Saturday, June 14, 2014
I belong to a Mastermind group, and one member said she thought of me when she read this tagline on the side of a ScanMyFiles truck while sitting in traffic: reducing piles, producing smiles.
I love this tagline! It totally fits my company, Scattered Possessions (Professional Organizer) too, because we help individuals and families decrease and organize piles of: clothing, collectables, cookware, and more. Outcome? Both clients and organizers are happy as well.
Saturday, April 5, 2014
Do you know how to properly dispose of expired, unwanted, or unused medications? A recent client had some drugs that needed to be disposed of, and the FDA.gov site provided the following guidelines:
Guidelines for Drug Disposal
1. Read the specific disposal instructions which accompany the drug
2. Some drugs need to be disposed of by flushing.
3. Disposing of drugs other than by flushing:
a. National Take-Back Initiative, April 26, 2014, 10 am to 2 pm; collection site research link provides the nearest city and place to turn in your medication.
b. “Call your city or county government's household trash and recycling service (see blue pages in phone book) to see if a take-back program is available in your community.”
c. Check with your local police department for drug take-back information.

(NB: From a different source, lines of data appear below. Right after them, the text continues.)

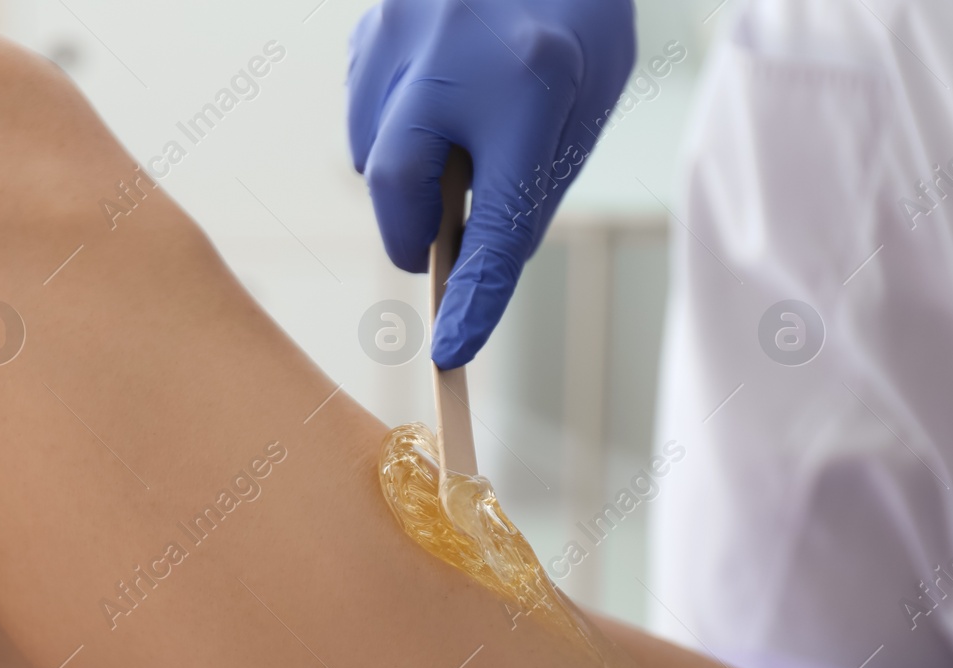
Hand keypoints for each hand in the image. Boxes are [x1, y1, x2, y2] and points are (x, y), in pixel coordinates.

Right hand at [349, 0, 634, 367]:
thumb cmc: (577, 9)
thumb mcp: (589, 95)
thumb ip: (535, 179)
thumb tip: (478, 259)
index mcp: (533, 78)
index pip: (496, 220)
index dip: (475, 296)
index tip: (452, 349)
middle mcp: (451, 53)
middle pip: (396, 183)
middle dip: (409, 232)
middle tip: (435, 250)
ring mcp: (397, 31)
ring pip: (371, 149)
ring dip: (405, 173)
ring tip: (457, 138)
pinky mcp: (369, 26)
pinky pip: (363, 110)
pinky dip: (390, 127)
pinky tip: (434, 97)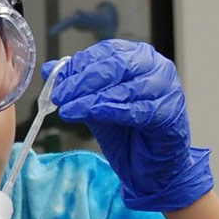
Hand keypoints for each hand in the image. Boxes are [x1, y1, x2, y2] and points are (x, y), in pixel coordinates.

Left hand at [43, 39, 212, 211]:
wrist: (149, 167)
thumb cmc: (127, 132)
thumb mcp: (94, 105)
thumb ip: (76, 86)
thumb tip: (48, 69)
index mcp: (137, 57)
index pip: (107, 51)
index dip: (80, 65)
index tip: (58, 81)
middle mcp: (156, 67)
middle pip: (116, 66)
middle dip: (83, 81)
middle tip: (60, 96)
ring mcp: (167, 89)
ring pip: (126, 88)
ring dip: (93, 99)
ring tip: (70, 109)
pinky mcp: (170, 113)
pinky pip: (139, 109)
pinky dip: (113, 111)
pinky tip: (94, 114)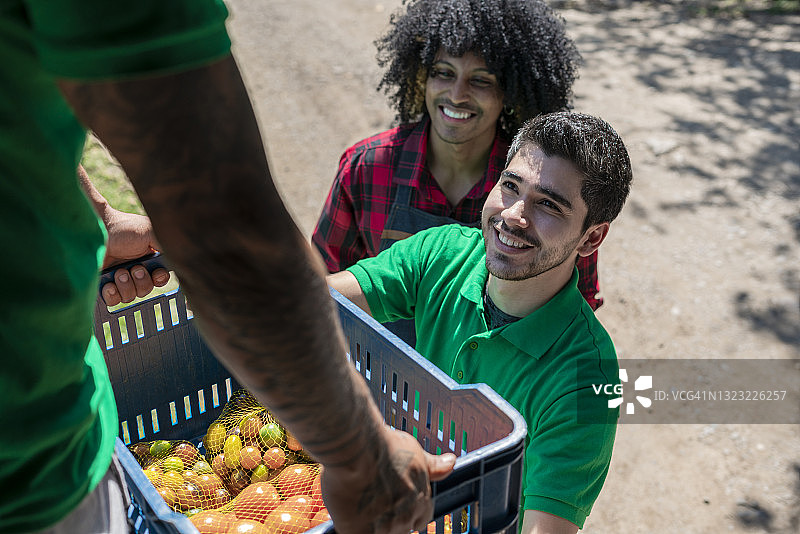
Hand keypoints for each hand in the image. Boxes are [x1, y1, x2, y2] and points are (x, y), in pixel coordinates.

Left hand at [100, 208, 168, 304]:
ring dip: (127, 286)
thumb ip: (166, 245)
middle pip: (147, 290)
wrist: (96, 229)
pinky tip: (109, 284)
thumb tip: (178, 257)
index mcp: (149, 259)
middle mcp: (135, 270)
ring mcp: (118, 278)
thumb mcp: (151, 231)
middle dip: (142, 281)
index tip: (157, 274)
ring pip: (131, 297)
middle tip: (134, 268)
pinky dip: (113, 295)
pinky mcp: (103, 285)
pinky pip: (113, 301)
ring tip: (119, 272)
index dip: (160, 280)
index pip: (160, 278)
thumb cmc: (123, 228)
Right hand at [321, 425, 455, 533]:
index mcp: (420, 500)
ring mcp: (383, 529)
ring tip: (356, 501)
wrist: (358, 448)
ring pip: (378, 533)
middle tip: (371, 498)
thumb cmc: (384, 445)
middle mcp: (405, 518)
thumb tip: (452, 463)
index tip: (396, 503)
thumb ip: (432, 466)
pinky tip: (345, 511)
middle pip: (399, 527)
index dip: (409, 512)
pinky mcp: (359, 532)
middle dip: (387, 517)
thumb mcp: (414, 451)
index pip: (421, 518)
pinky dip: (350, 525)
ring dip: (368, 522)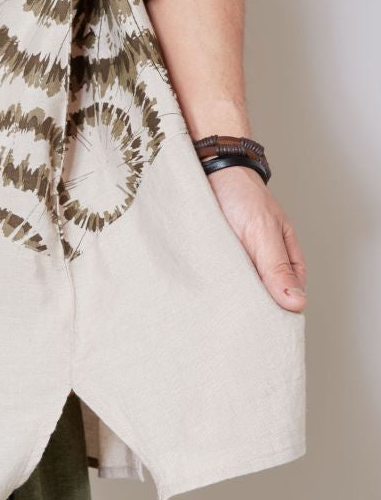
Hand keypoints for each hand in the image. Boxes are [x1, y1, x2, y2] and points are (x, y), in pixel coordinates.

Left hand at [206, 165, 306, 312]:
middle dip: (248, 311)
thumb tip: (296, 303)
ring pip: (237, 293)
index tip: (259, 328)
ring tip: (216, 309)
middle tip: (232, 322)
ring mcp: (239, 264)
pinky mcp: (216, 261)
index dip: (275, 316)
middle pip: (261, 301)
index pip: (287, 300)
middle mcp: (263, 265)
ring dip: (227, 300)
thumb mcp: (263, 232)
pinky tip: (203, 294)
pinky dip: (211, 287)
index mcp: (286, 261)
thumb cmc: (242, 196)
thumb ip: (277, 267)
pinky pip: (217, 281)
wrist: (209, 170)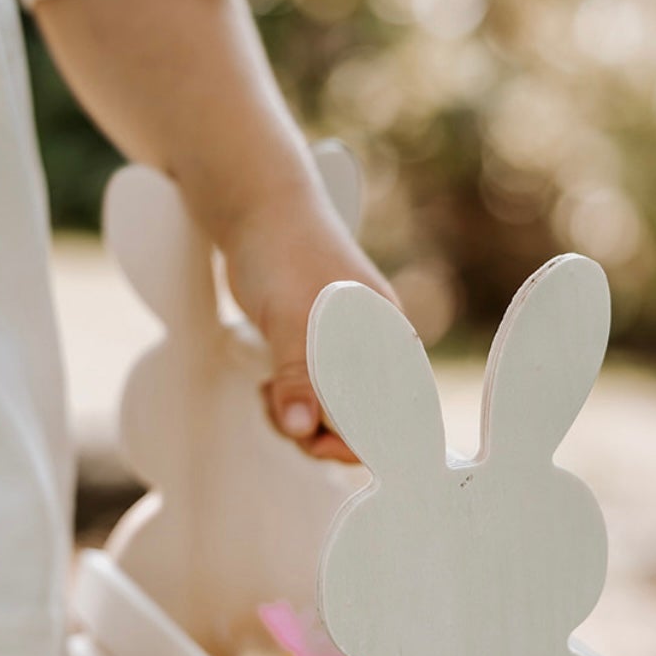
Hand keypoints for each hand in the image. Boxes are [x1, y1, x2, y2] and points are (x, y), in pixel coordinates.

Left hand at [217, 188, 401, 462]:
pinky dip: (289, 404)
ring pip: (332, 415)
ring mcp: (346, 352)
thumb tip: (303, 428)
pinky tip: (268, 385)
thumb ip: (299, 376)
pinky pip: (312, 399)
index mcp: (389, 340)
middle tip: (282, 414)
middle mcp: (375, 350)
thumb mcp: (290, 320)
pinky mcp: (317, 354)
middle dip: (319, 432)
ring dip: (297, 419)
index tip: (318, 446)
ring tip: (269, 392)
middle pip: (362, 423)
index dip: (361, 442)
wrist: (258, 210)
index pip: (397, 414)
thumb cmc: (285, 252)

d. Talk to your pharmacist can provide you with disposal information and dispose of some medications for you.
4. “If no disposal instructions [are provided] and no take-back program is available in your area, throw the drugs in the household trash following these steps:
a. Remove them from their original containers and mix them with an undesirable substance like coffee grounds or kitty litter...”
b. Place the mixture in a sealable bag, empty can, or other container to prevent the drug from leaking or breaking out of a garbage bag.
c. Then protect your identity by removing your personal health information.
d. Use this method to dispose of over-the-counter medication as well.
Proper disposal of drugs help prevent harm to others, pets, and our environment.